I stared at my hands, at the faint white lines across my palms where the web-shooters sometimes rubbed raw.

Gwen: I don't know. Maybe they're just… on the same side.

I said, and it wasn't entirely a lie.

MJ was quiet for a long moment. Then she reached over and squeezed my knee.

MJ: Whoever they are, I hope they're okay. Doing that stuff alone… it has to be heavy.

My throat closed. I nodded, not trusting my voice.

Outside, the sun dipped behind the skyline, bleeding orange across the buildings. Somewhere out there Vector was planning his next move, and I still didn't know if he was friend or rival or something else entirely. All I knew was that every time I put on the mask, the city felt a little less mine and a little more shared, like someone else was carrying part of the weight I'd never asked for.

MJ picked up her phone again, thumb hovering over the screen.

MJ: Hey. If you ever need to talk… about anything… I'm here. No judgment. Even if it's about mysterious vigilantes with excellent taste in color palettes.
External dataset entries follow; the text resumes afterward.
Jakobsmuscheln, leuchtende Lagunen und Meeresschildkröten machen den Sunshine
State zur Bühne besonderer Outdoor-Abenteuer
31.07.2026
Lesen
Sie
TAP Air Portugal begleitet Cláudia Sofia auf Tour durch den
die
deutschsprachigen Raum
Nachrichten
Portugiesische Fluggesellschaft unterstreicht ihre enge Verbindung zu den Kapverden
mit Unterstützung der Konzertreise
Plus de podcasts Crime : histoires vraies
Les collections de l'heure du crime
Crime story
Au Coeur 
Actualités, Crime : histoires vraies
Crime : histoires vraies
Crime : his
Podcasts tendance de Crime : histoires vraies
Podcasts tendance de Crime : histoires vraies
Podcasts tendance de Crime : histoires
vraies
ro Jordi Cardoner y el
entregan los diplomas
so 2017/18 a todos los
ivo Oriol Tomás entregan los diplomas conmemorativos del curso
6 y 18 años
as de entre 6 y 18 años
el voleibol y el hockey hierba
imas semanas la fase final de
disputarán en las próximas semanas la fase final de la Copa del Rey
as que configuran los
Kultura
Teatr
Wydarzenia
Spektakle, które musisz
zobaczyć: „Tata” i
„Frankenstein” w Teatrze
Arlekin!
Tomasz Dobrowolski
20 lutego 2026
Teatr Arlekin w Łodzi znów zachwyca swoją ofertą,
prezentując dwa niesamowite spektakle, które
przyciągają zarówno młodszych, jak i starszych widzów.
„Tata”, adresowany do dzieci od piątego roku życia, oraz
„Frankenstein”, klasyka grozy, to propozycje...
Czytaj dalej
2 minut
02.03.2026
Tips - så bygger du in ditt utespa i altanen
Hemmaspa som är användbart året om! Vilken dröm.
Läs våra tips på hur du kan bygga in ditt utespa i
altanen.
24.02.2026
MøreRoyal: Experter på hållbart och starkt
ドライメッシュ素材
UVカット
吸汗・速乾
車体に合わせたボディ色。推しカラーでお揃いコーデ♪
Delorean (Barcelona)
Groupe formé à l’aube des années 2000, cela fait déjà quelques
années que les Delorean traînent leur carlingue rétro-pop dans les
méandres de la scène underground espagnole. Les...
She said suddenly, softer.

I looked at her then, really looked: my fearless, heartbroken, fiercely loyal friend who saw more than she ever let on.

Gwen: Thanks, MJ.

I whispered.

She smiled, small and real, and went back to her game. The little ghost candies exploded in cheerful bursts while I sat in the dying light and wondered how long I could keep pretending the girl in the violet suit and the shadow in black and gunmetal were strangers.

Because deep down, in the place where the spider-sense lived, I was starting to suspect they weren't.

And that terrified me more than any warehouse full of guns ever could.

I pulled my knees tighter to my chest and watched the city turn on its night lights, one by one, waiting for the next siren that might call me out into the dark to find him.